There’s a word in Japanese that transliterates to “komorebi” and refers to a phenomenon for which there is no single word in English: the quality of light as it filters through foliage. Hirayama’s life and mind are full of shadows, despite the sunlight he keeps reaching for. The light of komorebi is not full brightness — it is glistening, ever-changing, full of variation. Hirayama loves this, and he photographs it because the constant capture of what other people miss — the subtle shifts in the canopy every single day — are for him another indication of the trees’ vitality.
Beyond the shadows, trees are a recurring motif in this film. There is the Skytree, which is the world’s tallest tower. In a bookstore, Hirayama buys a book entitled “Tree” by the author Aya Koda — “she deserves more recognition,” the bookseller tells him. And of course, there are the literal trees, always standing near the public toilets that Hirayama cleans. Trees put down roots and grow so slowly and imperceptibly that you can’t really notice. But they’re also markers of time, holding in their rings the evidence of radiation, precipitation, climate change and much more.

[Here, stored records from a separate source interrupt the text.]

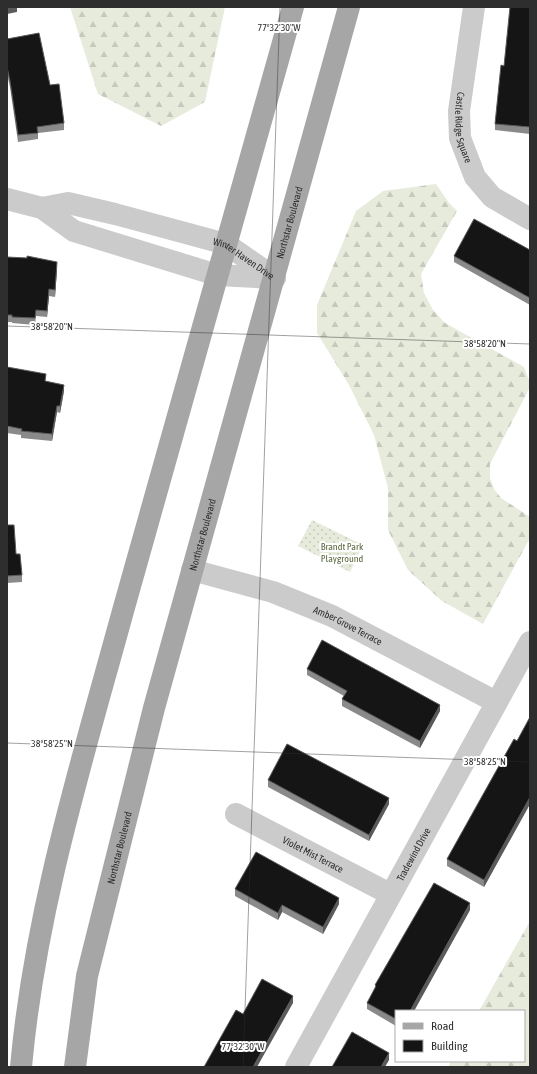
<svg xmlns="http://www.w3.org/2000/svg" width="537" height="1074" font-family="'Asap Condensed',sans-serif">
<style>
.forest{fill:url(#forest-firs)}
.park{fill:url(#park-dots)}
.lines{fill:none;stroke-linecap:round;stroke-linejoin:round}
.minor{stroke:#cbcbcb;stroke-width:22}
.primary{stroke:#a6a6a6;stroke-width:22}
.wall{fill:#8a8a8a}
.shaded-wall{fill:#5b5b5b}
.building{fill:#151515;stroke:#5b5b5b}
.ticks{fill:none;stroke:#2e2e2e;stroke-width:1;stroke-opacity:0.45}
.labels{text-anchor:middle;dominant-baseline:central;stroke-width:4;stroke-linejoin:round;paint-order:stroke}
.street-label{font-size:10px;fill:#2e2e2e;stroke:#fff}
.park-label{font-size:10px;fill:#58683e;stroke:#fff}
.ticks-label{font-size:10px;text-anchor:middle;fill:#2e2e2e;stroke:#fff;stroke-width:4;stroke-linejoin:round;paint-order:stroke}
</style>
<defs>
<pattern id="forest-firs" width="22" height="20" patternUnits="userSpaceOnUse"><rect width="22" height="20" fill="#e7ebdc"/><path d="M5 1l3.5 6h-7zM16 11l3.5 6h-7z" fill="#c6cabd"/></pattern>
<pattern id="park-dots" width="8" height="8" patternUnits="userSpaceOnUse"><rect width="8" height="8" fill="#e7ebdc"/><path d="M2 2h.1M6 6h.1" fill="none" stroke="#c6cabd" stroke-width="1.8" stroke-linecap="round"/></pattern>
</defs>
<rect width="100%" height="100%" fill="#fff"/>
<g class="forest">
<path d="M70 7H225L205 102 161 126 98 94Z"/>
<path d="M436 184 449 203 457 211 421 274 424 293 433 310 445 323 524 367 529 380V389L490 464V478L494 489 501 498 530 517V538L483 624 442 601 408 570 388 530V488L374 435 349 385 317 333V305L356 211 383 191Z"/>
<path d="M530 921V1067H448L451 1061H524V1011H479Z"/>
</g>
<path class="park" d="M312 520 363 545 350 572 298 546Z"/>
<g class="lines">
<g class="minor">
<path id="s1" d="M474 7 459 111 460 138 475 177 492 197 530 219"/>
<path d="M7 199 42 208 74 231 217 275 275 278"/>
<path id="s2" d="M42 208 68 203 115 214 226 244 275 278"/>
<path id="s3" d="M192 570 273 592 332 616 496 702"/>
<path id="s4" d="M236 814 390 894"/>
<path id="s5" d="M296 1067 530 642"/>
</g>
<g class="primary">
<path d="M21 1067C35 911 82 761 123 611 180 410 238 209 293 7"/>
<path id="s6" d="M75 1067 87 976 154 708 349 7"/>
</g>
</g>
<g class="wall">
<path d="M530 7V134L495 130V124L504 66Z"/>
<path d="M7 39 50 85 64 123V130L38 133V139L18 142 10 87 7 74Z"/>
<path d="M530 250V305L454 262V256Z"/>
<path d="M7 257 57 268 55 297 49 296 47 317 36 316 35 325 12 323V322H7Z"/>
<path d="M7 367 46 381 64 391 60 413 57 412 52 441 21 438V435L7 433Z"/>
<path d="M7 525 16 554 22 575V582L7 583Z"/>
<path d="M307 669 440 711 420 748 342 706V699L344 696 307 675Z"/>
<path d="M530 717V804L484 887 447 866V859L517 741Z"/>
<path d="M268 780 389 804 369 841 268 787Z"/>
<path d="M235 889 339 904 323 934 282 912 278 920 235 896Z"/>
<path d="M470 910 414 1011H396V1026L367 1009V1003L375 989V985Z"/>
</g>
<g class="shaded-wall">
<path d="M7 7H17V12L7 14Z"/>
<path d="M57 262V268L55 297V290Z"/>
<path d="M49 289V296L47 317V311Z"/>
<path d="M64 385V391L60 413V406Z"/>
<path d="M57 406V412L52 441V434Z"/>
<path d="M440 705V711L420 748V741Z"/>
<path d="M530 797V804L484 887V880Z"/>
<path d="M389 798V804L369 841V835Z"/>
<path d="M339 898V904L323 934V927Z"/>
<path d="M470 903V910L414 1011H410Z"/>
<path d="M282 905V912L278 920V913Z"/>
<path d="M293 996V1003L257 1067H253Z"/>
<path d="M389 1053V1060L385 1067H381Z"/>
</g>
<g class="building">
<path d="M510 7H530V127L495 124 501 65 504 66Z"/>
<path d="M39 33 50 85 59 84 64 123 37 127 38 133 18 135 10 81 7 67V39Z"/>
<path d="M474 219 530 250V298L454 256Z"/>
<path d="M27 256 57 262 55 290 49 289 47 311 36 310 35 318 12 317V315H7V257L27 258Z"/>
<path d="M7 367 46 374 45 381 64 385 60 406H57L52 434 21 431 22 429 7 426Z"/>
<path d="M7 525H14L16 554H20L22 575 7 576Z"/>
<path d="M322 640 440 705 420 741 342 699 347 691 307 669Z"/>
<path d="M530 717V797L484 880 447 859 514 739 517 741Z"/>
<path d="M287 744 389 798 369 835 268 780Z"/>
<path d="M256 852 339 898 323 927 282 905 278 913 235 889Z"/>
<path d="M434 883 470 903 410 1011H396V1019L367 1003 376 986 375 985Z"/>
<path d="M262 979 293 996 253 1067H204L236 1010 243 1014Z"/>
<path d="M352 1032 389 1053 381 1067H332Z"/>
</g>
<path class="ticks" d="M7 326 530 344M7 743 530 762M243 1067 280 7"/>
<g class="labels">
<g class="street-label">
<text stroke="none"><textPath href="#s1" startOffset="122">Castle Ridge Square</textPath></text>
<text stroke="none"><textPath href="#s6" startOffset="872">Northstar Boulevard</textPath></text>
<text stroke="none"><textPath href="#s2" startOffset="212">Winter Haven Drive</textPath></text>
<text stroke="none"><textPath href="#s6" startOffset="548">Northstar Boulevard</textPath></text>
<text stroke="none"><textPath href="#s3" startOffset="166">Amber Grove Terrace</textPath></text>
<text stroke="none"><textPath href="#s6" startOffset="224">Northstar Boulevard</textPath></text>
<text stroke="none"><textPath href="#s4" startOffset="87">Violet Mist Terrace</textPath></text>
<text stroke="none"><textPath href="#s5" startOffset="243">Tradewind Drive</textPath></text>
</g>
<g class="park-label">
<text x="342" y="546">Brandt Park<tspan x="342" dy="12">Playground</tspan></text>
</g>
</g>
<g class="ticks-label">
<text x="279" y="31">77°32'30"W</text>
<text x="52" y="330">38°58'20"N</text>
<text x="485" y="347">38°58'20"N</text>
<text x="52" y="747">38°58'25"N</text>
<text x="485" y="765">38°58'25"N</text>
<text x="243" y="1050">77°32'30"W</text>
</g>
<rect width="537" height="1074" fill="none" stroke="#2e2e2e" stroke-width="16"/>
<rect x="395" y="1010" width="130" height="52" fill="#ffffff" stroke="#ababab"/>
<rect x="403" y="1023" width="20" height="6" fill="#a6a6a6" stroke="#ababab"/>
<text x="431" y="1030" font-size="12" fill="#2e2e2e">Road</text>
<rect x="403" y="1040" width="20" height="12" fill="#151515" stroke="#ababab"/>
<text x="431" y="1050" font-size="12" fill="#2e2e2e">Building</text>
</svg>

I wonder, a little, if Hirayama thinks of himself as related to the trees. When he spots a seedling that won’t grow without proper sunlight, he pulls a small folded pocket made of newsprint out of his wallet, spoons a bit of dirt in, adds the seedling, and brings it home to nurture there. He smiles at the saplings in his home, which he’ll bring outside one day. The trees represent something vital about life, the casting of sun and shadow both vital and inevitable to existence.

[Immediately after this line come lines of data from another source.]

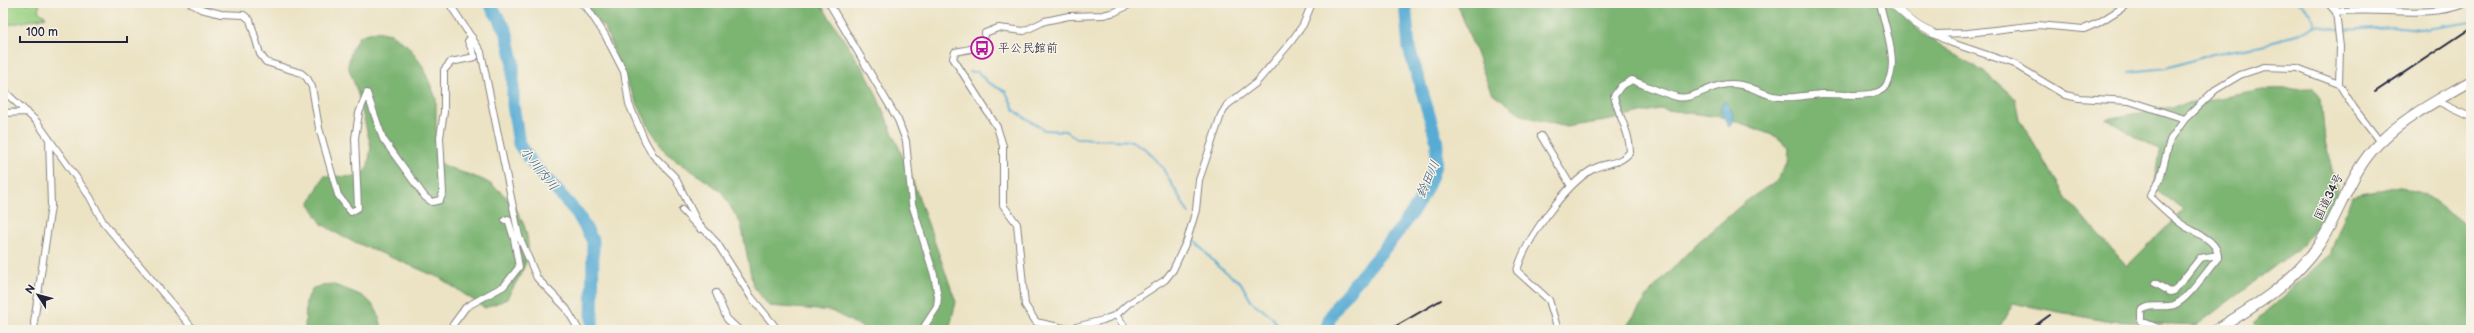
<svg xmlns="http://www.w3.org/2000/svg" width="2474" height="333" viewBox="0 0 2474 333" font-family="'Balsamiq Sans','Klee One',sans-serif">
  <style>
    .green { fill: #9bd284; stroke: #5e7a60 }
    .forest { fill: #7cb472; stroke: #4f6b56 }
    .water { fill: #59acd4; stroke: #3e6788 }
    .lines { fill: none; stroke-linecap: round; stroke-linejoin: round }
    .stream { stroke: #59acd4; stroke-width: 2 }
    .river { stroke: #59acd4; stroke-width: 13 }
    .minor-casing { stroke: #878280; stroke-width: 8 }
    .tertiary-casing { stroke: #878280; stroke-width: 8 }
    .trunk-casing { stroke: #878280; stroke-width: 12 }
    .minor { stroke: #fff; stroke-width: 6 }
    .tertiary { stroke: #fff; stroke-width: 7 }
    .trunk { stroke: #fff; stroke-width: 10 }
    .rail { stroke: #22223b; stroke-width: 2 }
    .labels { text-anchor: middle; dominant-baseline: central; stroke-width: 3; stroke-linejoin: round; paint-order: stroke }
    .poi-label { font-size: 12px; fill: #22223b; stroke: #f7f3e8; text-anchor: start }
    .street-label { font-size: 12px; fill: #22223b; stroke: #f7f3e8 }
    .water-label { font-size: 13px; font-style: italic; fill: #385978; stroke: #f7f3e8 }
  </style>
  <rect width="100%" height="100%" fill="#f7f3e8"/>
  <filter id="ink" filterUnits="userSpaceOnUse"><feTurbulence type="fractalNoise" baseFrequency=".025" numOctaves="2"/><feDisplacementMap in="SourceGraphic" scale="8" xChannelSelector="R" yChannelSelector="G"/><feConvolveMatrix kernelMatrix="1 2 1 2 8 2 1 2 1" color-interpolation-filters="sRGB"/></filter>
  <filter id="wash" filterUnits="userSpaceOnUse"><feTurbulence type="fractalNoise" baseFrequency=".012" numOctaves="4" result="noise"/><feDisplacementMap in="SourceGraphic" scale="16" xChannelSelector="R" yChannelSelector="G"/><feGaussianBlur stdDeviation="0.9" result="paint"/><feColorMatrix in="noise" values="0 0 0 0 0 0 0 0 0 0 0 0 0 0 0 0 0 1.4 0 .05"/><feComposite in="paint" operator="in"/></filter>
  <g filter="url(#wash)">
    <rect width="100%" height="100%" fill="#ece3c4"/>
    <!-- green -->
    <path class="green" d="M3,3H40L38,11L46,17L3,26Z"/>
    <!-- forest -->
    <path class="forest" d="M576,3H820L869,78L911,176L956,302L949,330H868L831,311L769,306L753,286L741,224L721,191L666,153L649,127L623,75L605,28Z
      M1457,3H1890L1924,35L1987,74L2015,98L2019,119L2067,199L2127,266L2184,210L2154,189L2160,151L2106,119L2268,89L2312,88L2321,99L2325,141L2339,198L2304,244L2197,325L2105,321L2013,303L1998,330H1624L1652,290L1696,244L1745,202L1777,180L1788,163L1789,148L1777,137L1728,118L1659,109L1606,121L1566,127L1524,116L1491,92Z
      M376,31L391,34L408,46L422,65L436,98V160C455,173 471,173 489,183C513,198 533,228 527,258C524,271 513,287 507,299L485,308L440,278L343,237L322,224L309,204L324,176L362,177L368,165L371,147L357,91L348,66L352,49L359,36Z
      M2399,186L2426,196L2471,229V330H2260L2253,323L2330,254L2352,196Z
      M331,284C359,294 378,297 382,330H305L306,301L313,288Z"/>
    <!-- water -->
    <path class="water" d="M1723,102H1726C1732,109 1738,120 1729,127L1720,110Z"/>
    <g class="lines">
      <!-- stream -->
      <path class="stream" d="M2299,3C2309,9 2313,14 2315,26
        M969,72H978L987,82L1006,92L1015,111L1044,130L1065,131L1077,138L1132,141L1147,150L1162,167L1189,214
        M2129,72L2167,68L2213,54L2262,45L2281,40L2315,26L2345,30L2391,27L2420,30L2471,22
        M1196,227L1193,239L1219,267L1241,283L1251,301L1272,317L1280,330"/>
      <!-- river -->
      <path class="river" d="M489,3L506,30L513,61V105L519,144L533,164L577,213L593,241L592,330
        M1326,330C1328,324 1330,316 1334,310C1364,265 1447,196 1436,138L1409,48L1405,3"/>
    </g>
  </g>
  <g filter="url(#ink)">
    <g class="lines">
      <!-- minor casing -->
      <g class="minor-casing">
        <path id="minor" d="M190,3L201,9L221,14L244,15L250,20L260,54L266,62L301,73L307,78L312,87L319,128L338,195L351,212L358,208L355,138L359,113L367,93L383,139L425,197L432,202L440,200L443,193L440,137L444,112V70L451,62L475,57L468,41L472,37
          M449,3L481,52L519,236L537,278L566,308L579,330
          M584,3L605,35L624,72L629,104L645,141L653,155L675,177L698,223L717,243L751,297L778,330
          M829,3L898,120L906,141L912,204L934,275L938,297L937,307L922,330
          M1133,3L1115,12L1103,15L1069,16L1045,21L1024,31L998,28L985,33C985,49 969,49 955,52L953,58L997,127L1003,146V205L1017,224L1025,305L1036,322L1068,329L1103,320L1116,315L1128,304L1165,280L1173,270L1187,240L1196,210L1199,180L1221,115L1227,105L1256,83L1290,43L1303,25L1312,3
          M2328,3L2336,12
          M2335,3L2340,47L2339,84L2354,108L2380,142
          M2336,12C2377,6 2428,20 2466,3
          M1934,34L1949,42L2014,64L2065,95L2079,98L2129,101L2185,119L2215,90L2240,75L2264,67L2297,68L2339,84
          M1936,34L1968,33L2038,25L2084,29L2098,23L2130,3
          M3,90L37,122L90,197L103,222L194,330
          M2437,101L2471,117
          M3,113L27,112
          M1541,136L1571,186
          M682,210L700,229
          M505,220L508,219L514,239
          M2155,283L2170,292L2174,291L2200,258L2218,255
          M716,293L727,319L739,330
          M1116,315L1127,330
          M35,330L34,322L51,206L49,139
          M449,330L466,307L504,286L519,267L514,239L519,236
          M1558,330L1549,300L1517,271C1525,240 1565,185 1593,169C1606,162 1620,165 1630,152C1630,132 1618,115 1614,96L1621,86L1632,80C1647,86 1662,93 1677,97C1696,101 1714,79 1741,85C1752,87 1762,93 1773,96C1789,99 1804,96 1821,94C1836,93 1875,100 1885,87C1901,66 1885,28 1880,3
          M2163,330L2141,321V311C2150,302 2163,309 2174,305C2189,299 2207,270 2218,258C2219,240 2195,233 2183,225C2171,217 2160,206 2150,196L2160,179L2170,140L2185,119"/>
      </g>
      <!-- tertiary casing -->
      <g class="tertiary-casing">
        <path id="tertiary" d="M1891,3L1913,22L1934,34"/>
      </g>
      <!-- trunk casing -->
      <g class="trunk-casing">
        <path id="trunk" d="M2216,330C2255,306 2292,284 2318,246C2341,212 2350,171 2380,142C2406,116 2440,99 2471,81"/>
      </g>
      <!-- minor -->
      <use href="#minor" class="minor"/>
      <!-- tertiary -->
      <use href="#tertiary" class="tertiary"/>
      <!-- trunk -->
      <use href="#trunk" class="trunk"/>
      <!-- rail -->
      <path class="rail" d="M2375,92L2471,28
        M1389,330L1441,300
        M2029,330L2050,315"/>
    </g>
  </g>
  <!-- icons -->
  <defs>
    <g id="bus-ring" transform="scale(1.15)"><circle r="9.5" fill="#f7f3e8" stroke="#b5179e" stroke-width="1.5"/><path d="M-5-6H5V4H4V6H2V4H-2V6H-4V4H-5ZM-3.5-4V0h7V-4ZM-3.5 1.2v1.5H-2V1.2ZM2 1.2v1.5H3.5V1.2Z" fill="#b5179e"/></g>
  </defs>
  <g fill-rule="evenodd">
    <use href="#bus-ring" x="982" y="48"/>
  </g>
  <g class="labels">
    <!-- poi labels -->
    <g class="poi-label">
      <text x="998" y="48">平公民館前</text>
    </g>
    <!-- street labels -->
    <g class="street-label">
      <text transform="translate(2329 197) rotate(-64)">国道34号</text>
    </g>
    <!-- water labels -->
    <g class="water-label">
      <text transform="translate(539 169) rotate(51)">小川内川</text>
      <text transform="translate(1428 179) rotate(-66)">鈴田川</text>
    </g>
  </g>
  <!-- margin -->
  <rect width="2474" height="333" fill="none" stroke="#f7f3e8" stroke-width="16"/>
  <!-- north arrow -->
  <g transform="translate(38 295) rotate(306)" stroke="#f7f3e8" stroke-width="3" paint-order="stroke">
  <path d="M0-3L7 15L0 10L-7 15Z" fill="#22223b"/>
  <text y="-6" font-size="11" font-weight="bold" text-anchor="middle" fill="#22223b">N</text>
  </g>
  <!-- scale -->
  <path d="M20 36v6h107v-6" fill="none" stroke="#22223b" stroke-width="2"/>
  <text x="26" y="36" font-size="12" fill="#22223b" stroke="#f7f3e8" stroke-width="3" paint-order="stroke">100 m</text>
</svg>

The title of “Perfect Days” is a reference to Lou Reed’s song “Perfect Day,” which plays one morning on Hirayama’s tape deck. “You just keep me hanging on,” the chorus repeats. Hirayama’s way of hanging on involves living with the shadows, appreciating the quality of the sunlight and putting down deep, deep roots.
Rated PG for some beer drinking and an immature co-worker. In Japanese, with subtitles. Running time: 2 hours 3 minutes. In theaters.